Here is a direct comparison of the filtered AO buffers for the three techniques, with default settings applied.
And here is a corresponding comparison of the rendered scene with AO applied. Hovering over a screenshot will display the base render without ambient occlusion. Note that the intensity of the effect has been increased for the purposes of this visualization, but in general all three SSAO techniques capture geometric creases and contact shadows between objects.
Interactive SSAO demo
You can try various parameters for each method and compare the results for yourself in the following demo:
### SAO produces the best results
With respect to visual quality, SAO is capable of producing similar results to HBAO but at a fraction of the cost, and the basic SSAO version can only compete by bumping up the sampling rate to an unrealistic level for realtime performance. With carefully tuned settings to produce similar quality results, SAO requires ~9 texture fetches per pixel (SAO sample count set to 8), HBAO requires ~50 texture fetches per pixel (HBAO 7 sample directions and 7 steps along each direction), and basic SSAO requires ~17 texture fetches per pixel (SSAO sample count set to 16), though the output quality of basic SSAO is still not as good as HBAO or SAO.

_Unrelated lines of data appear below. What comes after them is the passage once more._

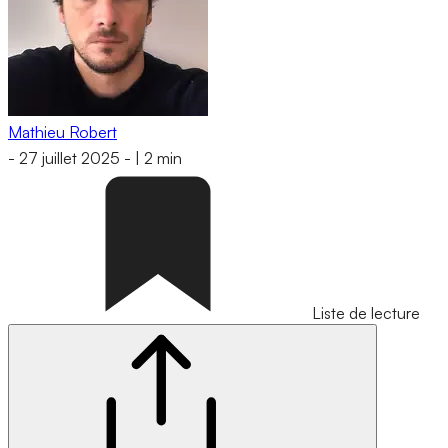
Mathieu Robert
-
27 juillet 2025
-
|
2 min
Liste de lecture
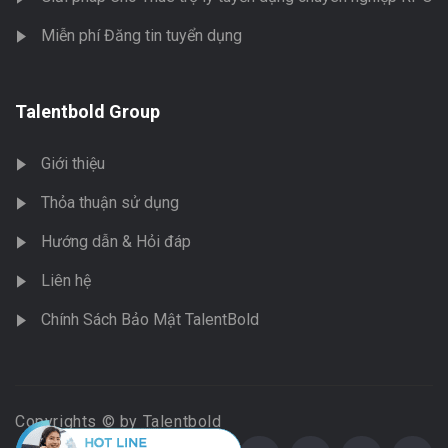
Miễn phí Đăng tin tuyển dụng
Talentbold Group
Giới thiệu
Thỏa thuận sử dụng
Hướng dẫn & Hỏi đáp
Liên hệ
Chính Sách Bảo Mật TalentBold
Copyrights © by Talentbold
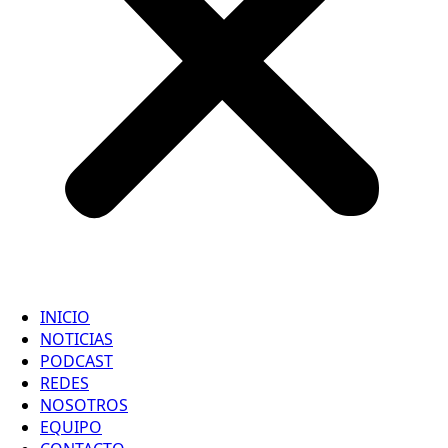
INICIO
NOTICIAS
PODCAST
REDES
NOSOTROS
EQUIPO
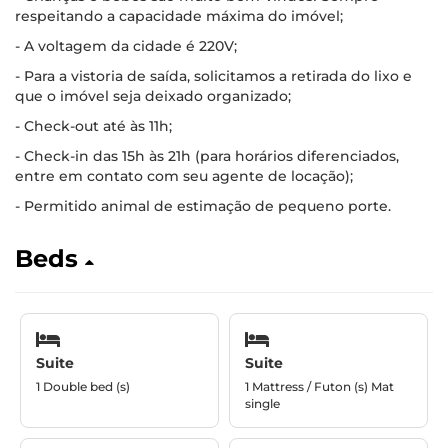
respeitando a capacidade máxima do imóvel;
- A voltagem da cidade é 220V;
- Para a vistoria de saída, solicitamos a retirada do lixo e
que o imóvel seja deixado organizado;
- Check-out até às 11h;
- Check-in das 15h às 21h (para horários diferenciados,
entre em contato com seu agente de locação);
- Permitido animal de estimação de pequeno porte.
Beds
Suite
Suite
1 Double bed (s)
1 Mattress / Futon (s) Mat
single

The main difference between basic SSAO and HBAO/SAO is that basic SSAO takes occlusion samples in camera-space within a normal-oriented hemisphere around the camera-space position of a given fragment, whereas HBAO and SSAO both perform the sampling in screen-space and then project those samples back to camera-space in order to determine occlusion.
A number of existing WebGL demos and applications implement basic SSAO and could be improved at no additional performance cost by switching to SAO.